While waiting, the Applicant gave a radio interview to a reporter and provided
information related to the allegations of fraud. Later that day, Mario
approached the Applicant and told her to stop speaking out publicly and the he
would take care of matters or she would lose her job.
[9]
On
December 6, 2008, the Applicant’s brother received a threatening call that he
would be killed if he pursued the allegations of electoral fraud. The
Applicant’s brother gave all of the evidence to the Applicant. The Applicant’s
brother’s home was broken into on December 11, 2008. On January 7, 2009, the
Applicant’s brother presented the first allegation of fraud to the TSE. During
the rest of January, the Applicant’s brother received many death threats. At the
end of the month, he told their mother he would disappear and not communicate
with anyone for a while.

#### Check your understanding:
1. Pull out every line of the listing below that contains the string "شائعة", treating uppercase and lowercase as distinct.
2. Resume the passage above about the electoral fraud allegations, picking up right after its final sentence.

#### Given data:
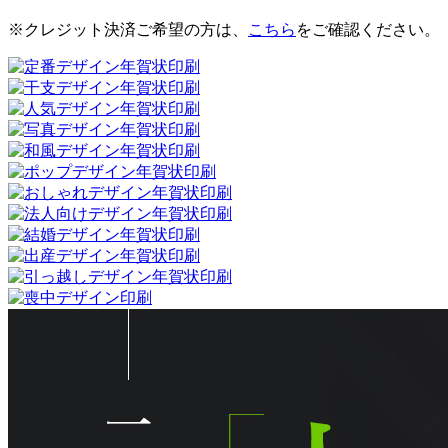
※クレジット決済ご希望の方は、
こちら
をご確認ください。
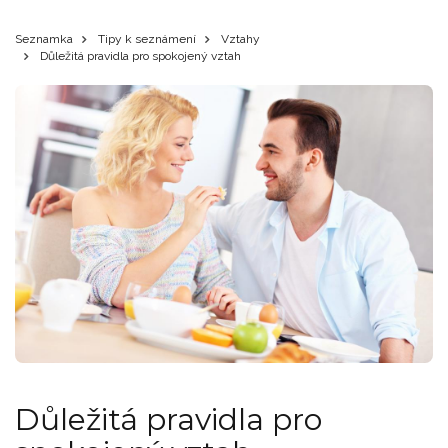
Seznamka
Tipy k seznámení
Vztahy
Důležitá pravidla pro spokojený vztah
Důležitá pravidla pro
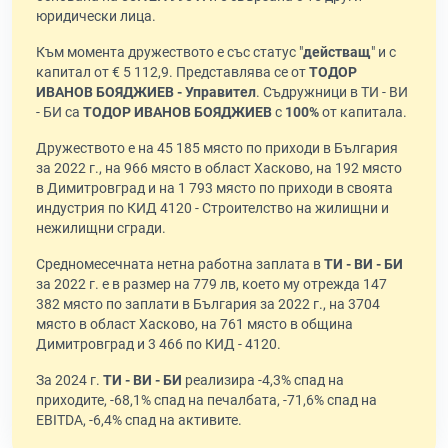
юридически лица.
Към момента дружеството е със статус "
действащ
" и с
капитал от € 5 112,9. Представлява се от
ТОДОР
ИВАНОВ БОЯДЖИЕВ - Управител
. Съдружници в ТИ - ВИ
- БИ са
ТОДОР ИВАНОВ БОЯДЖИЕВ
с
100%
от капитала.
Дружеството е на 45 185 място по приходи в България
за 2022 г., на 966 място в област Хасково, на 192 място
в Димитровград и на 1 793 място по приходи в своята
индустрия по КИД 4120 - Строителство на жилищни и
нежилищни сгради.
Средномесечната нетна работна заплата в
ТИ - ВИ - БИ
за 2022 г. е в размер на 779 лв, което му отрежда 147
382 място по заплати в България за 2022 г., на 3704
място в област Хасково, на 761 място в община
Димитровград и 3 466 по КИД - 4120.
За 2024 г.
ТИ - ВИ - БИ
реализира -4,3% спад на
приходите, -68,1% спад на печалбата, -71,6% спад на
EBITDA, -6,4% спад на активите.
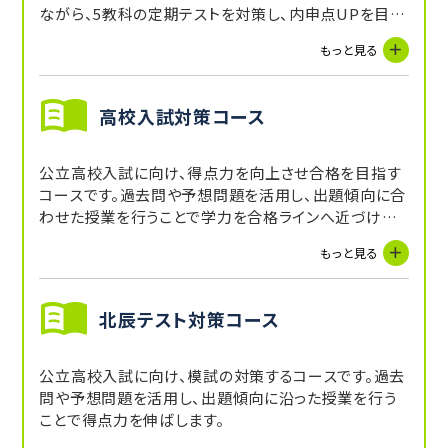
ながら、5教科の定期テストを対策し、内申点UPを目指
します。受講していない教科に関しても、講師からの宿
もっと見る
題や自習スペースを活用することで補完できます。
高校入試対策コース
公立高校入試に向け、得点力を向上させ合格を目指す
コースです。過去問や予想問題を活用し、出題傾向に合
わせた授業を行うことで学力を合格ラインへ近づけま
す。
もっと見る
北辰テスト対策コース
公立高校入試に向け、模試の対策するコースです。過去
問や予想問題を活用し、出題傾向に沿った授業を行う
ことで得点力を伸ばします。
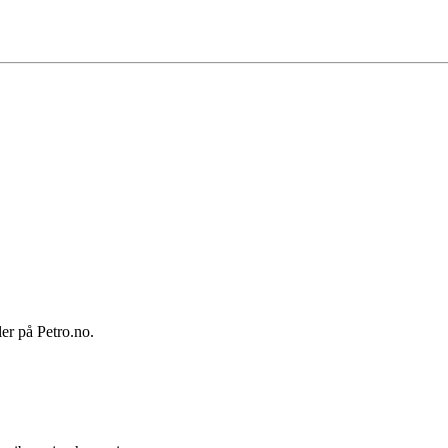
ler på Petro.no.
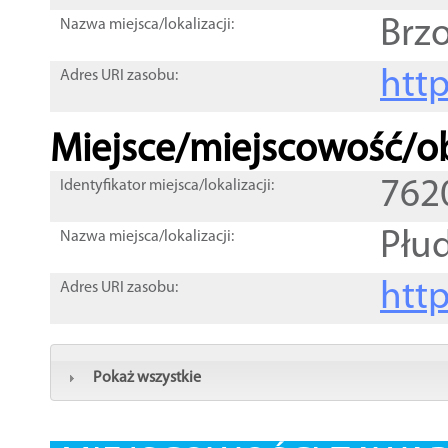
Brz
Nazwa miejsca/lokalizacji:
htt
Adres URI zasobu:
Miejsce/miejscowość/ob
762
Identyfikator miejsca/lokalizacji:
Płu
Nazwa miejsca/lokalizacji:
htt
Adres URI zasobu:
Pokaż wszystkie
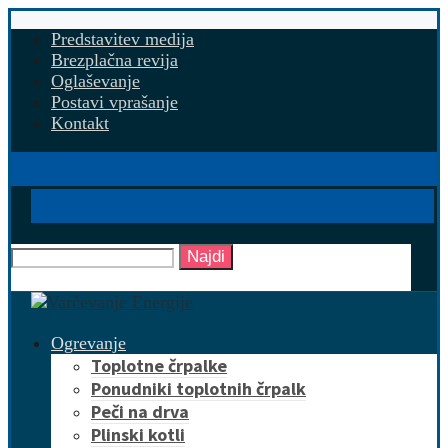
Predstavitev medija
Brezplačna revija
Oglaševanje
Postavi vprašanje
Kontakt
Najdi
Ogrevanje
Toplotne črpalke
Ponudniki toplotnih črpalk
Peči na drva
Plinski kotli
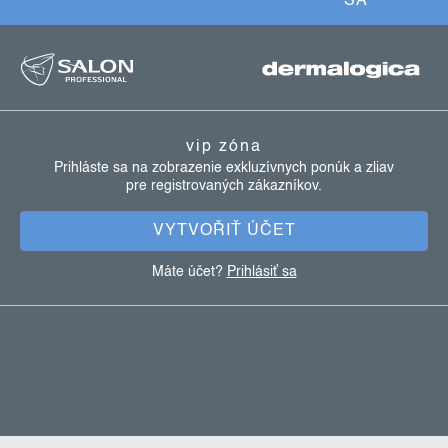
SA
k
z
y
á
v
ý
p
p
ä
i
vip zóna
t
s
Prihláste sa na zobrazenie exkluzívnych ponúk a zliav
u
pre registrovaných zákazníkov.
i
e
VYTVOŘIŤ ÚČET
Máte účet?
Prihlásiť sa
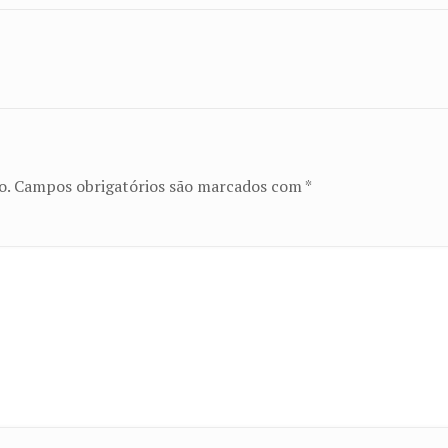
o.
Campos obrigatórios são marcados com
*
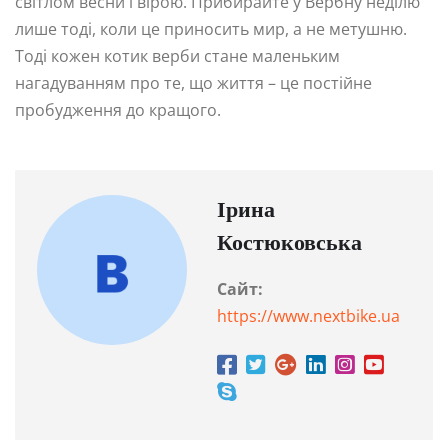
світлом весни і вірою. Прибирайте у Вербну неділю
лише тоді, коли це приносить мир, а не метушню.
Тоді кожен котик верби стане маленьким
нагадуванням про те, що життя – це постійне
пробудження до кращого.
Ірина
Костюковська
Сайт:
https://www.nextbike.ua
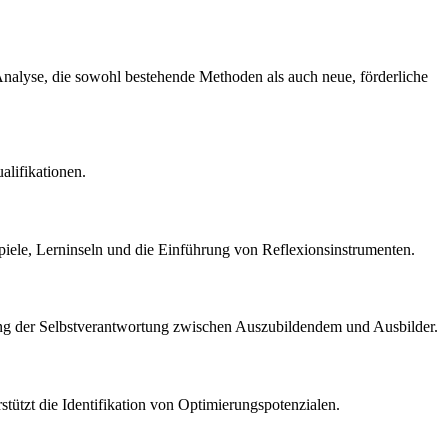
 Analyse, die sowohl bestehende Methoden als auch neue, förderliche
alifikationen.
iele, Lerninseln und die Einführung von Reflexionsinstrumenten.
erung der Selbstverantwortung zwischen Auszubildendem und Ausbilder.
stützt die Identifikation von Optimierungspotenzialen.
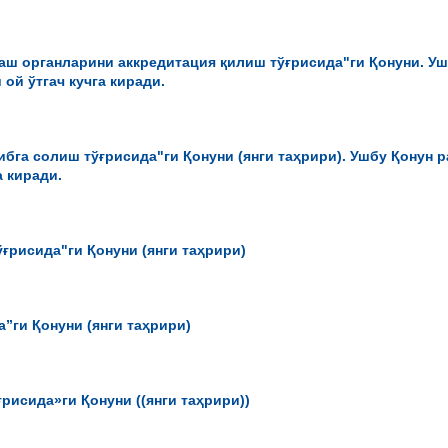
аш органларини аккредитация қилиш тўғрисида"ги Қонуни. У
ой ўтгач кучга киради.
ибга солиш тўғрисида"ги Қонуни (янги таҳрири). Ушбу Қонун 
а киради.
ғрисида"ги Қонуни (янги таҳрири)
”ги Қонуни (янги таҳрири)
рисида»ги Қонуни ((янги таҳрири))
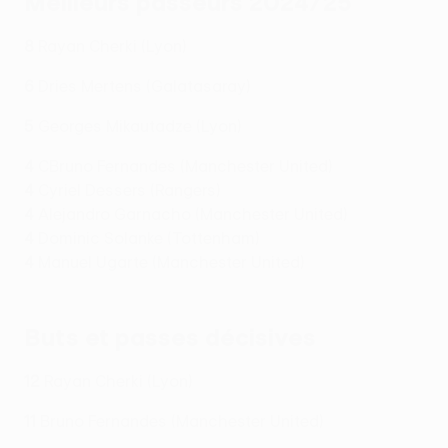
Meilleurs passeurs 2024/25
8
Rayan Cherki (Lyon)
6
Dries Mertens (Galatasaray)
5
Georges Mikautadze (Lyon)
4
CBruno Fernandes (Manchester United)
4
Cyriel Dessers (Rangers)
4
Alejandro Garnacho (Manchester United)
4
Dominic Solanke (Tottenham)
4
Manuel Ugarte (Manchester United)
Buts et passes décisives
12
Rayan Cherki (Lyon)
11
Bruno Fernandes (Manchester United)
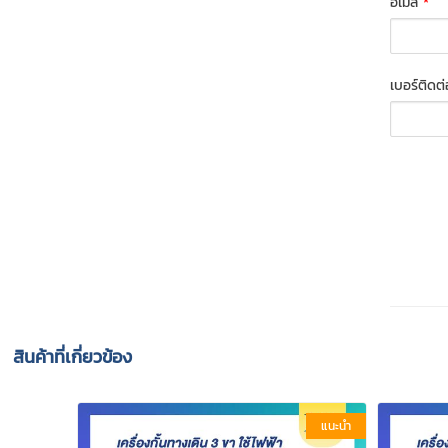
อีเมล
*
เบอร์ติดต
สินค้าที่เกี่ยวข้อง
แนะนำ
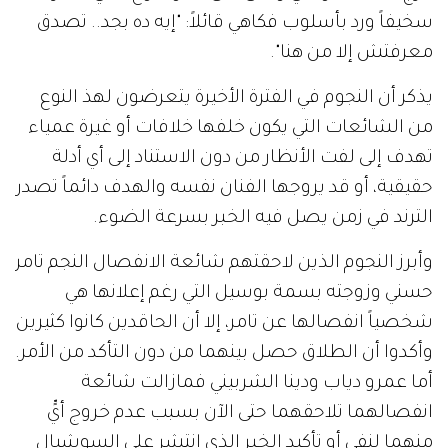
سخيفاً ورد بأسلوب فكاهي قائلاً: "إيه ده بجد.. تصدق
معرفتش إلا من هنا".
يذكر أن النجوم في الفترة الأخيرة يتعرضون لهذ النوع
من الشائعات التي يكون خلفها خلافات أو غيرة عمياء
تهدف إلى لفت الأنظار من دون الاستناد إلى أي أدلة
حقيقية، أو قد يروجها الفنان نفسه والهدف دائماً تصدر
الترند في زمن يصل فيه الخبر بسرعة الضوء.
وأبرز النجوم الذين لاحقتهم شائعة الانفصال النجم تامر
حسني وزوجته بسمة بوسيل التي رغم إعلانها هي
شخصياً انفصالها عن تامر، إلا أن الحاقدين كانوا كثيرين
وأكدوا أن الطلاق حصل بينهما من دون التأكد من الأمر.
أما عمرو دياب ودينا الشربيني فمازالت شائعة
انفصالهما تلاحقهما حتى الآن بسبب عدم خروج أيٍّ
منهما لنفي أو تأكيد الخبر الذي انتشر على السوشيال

#### Response list:
1.
وأبرز النجوم الذين لاحقتهم شائعة الانفصال النجم تامر
أما عمرو دياب ودينا الشربيني فمازالت شائعة

2.
[10]
Both
movements of the National Party, Todos Somos and Cambio Ya, had joined ranks to
ensure better election results for the pending national election on November
29, 2009. The Applicant alleges that due to the amalgamation of the two
movements, Mario tried to prevent information about the electoral fraud from
becoming public as this could hurt his candidacy. On July 23, 2009, Mario sent
his bodyguard, Rivera, to pick up the alleged evidence from the Applicant. She
refused and was threatened by Rivera.
[11]
On
July 30, 2009, the Applicant found her office door forced open and her computer
and other evidence were taken. However she had second copies hidden. The
Applicant went to the Criminal Investigation General Bureau to make a
denunciation. The Applicant was told by the officer that the denunciation had
been settled by Mario and she was refused a copy of the settlement.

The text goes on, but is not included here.